Tuesday, December 16, 2008

Classifying the UN Membership

One just has to attend international meetings with lots at stake such as the Ministerial meetings of the WTO or negotiations regarding the reduction in greenhouse gas emissions as took place last week to see the absurdity in the manner that the countries are conventionally classified. This absurdity is most evident in intuitive classifications such as developing countries and developed countries. Taken a step further, one finds very quickly that countries with very different development and welfare circumstances are classified together.

Michael Levi, writing in the Slate Magazine here addresses this issue of the problem with classification of country’s during the climate negotiations held recently in Poland. The very rough ways of classifying countries through a single metric such as the nominal GDP per capita or an income threshold results in classifying Singapore, China and Togo together.
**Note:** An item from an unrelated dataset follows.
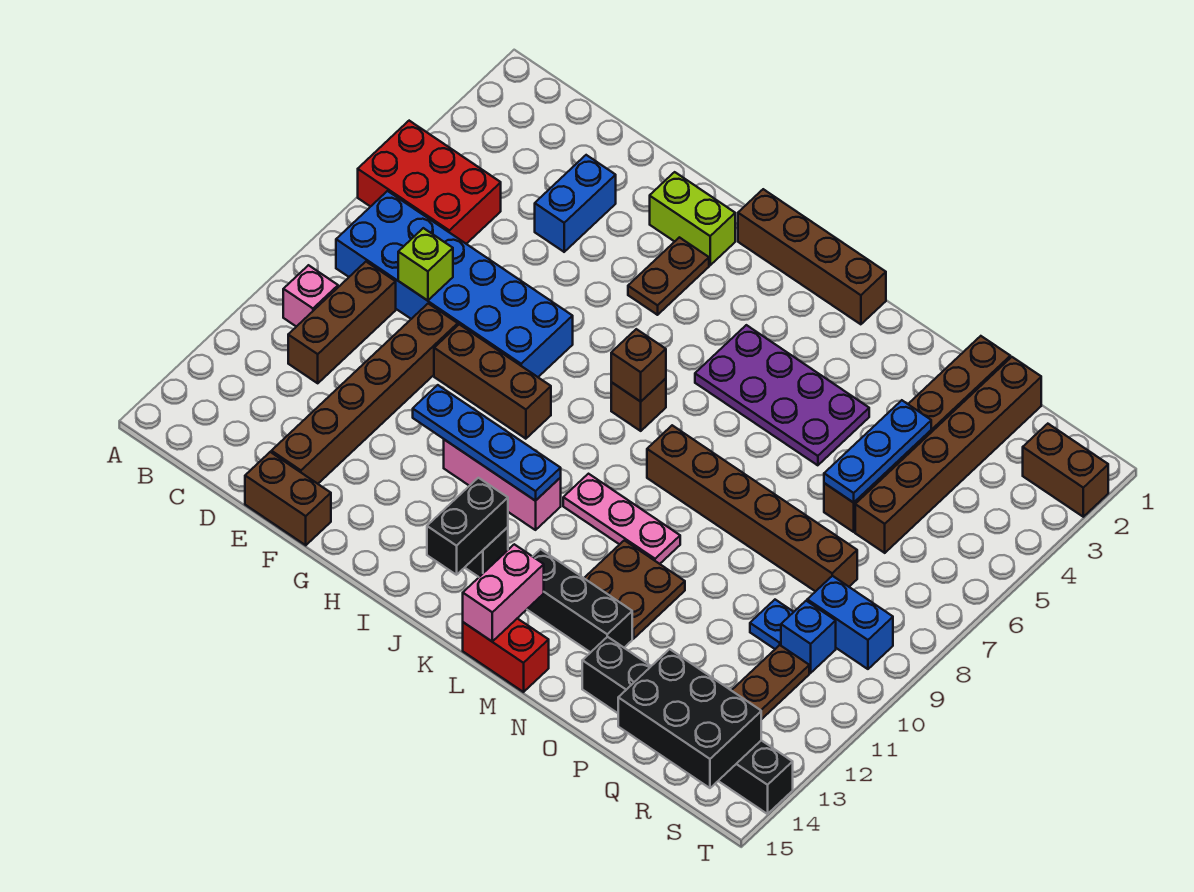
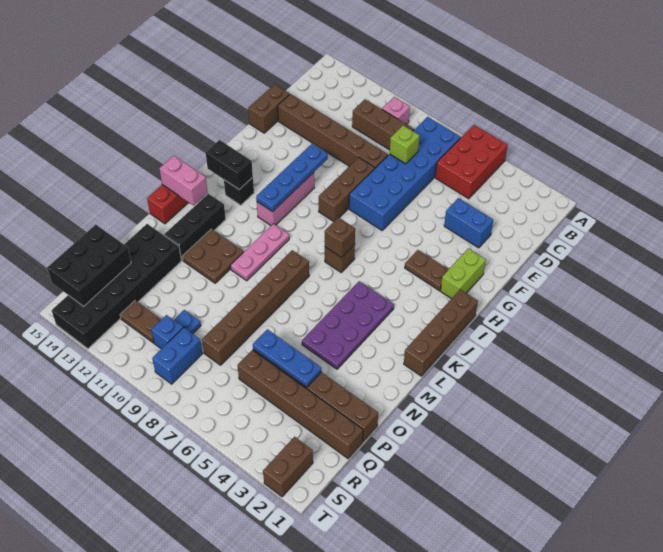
black 1x6 brick [582,637,793,814] -> black 2x6 brick [52,224,181,349]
Given the concessions that are required, it is easy to see why countries such as India, China and Brazil are insisting on a classification that is patently absurd but whose results ensure that they would have to make fewer reductions to carbon emissions.
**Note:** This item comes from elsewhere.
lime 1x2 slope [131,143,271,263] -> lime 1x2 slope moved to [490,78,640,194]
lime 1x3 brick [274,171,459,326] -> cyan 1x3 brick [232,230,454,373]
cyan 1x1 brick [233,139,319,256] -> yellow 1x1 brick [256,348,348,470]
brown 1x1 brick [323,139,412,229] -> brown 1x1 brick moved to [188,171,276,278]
Throwing away useless mantras such as developing country solidarity and all the rest, I am clear that an algorithm considering the industrial base, population size, per capita incomes adjusted for purchasing power parity, infrastructure base and levels of poverty would yield an imperfect but better classification system. Such an algorithm is not too difficult to draw and would probably lead to a more useful result than is suggested by the very arbitrary classification that the larger countries such as India, Brazil and China are gaming so clearly. In all, it shows that the United Nations or the WTO ought to invest in developing a new mechanism for classifying its broad and diverse member base. A competition would yield a more efficient outcome so that the negotiations may then concentrate on the matter at hand as opposed to the politics of classification.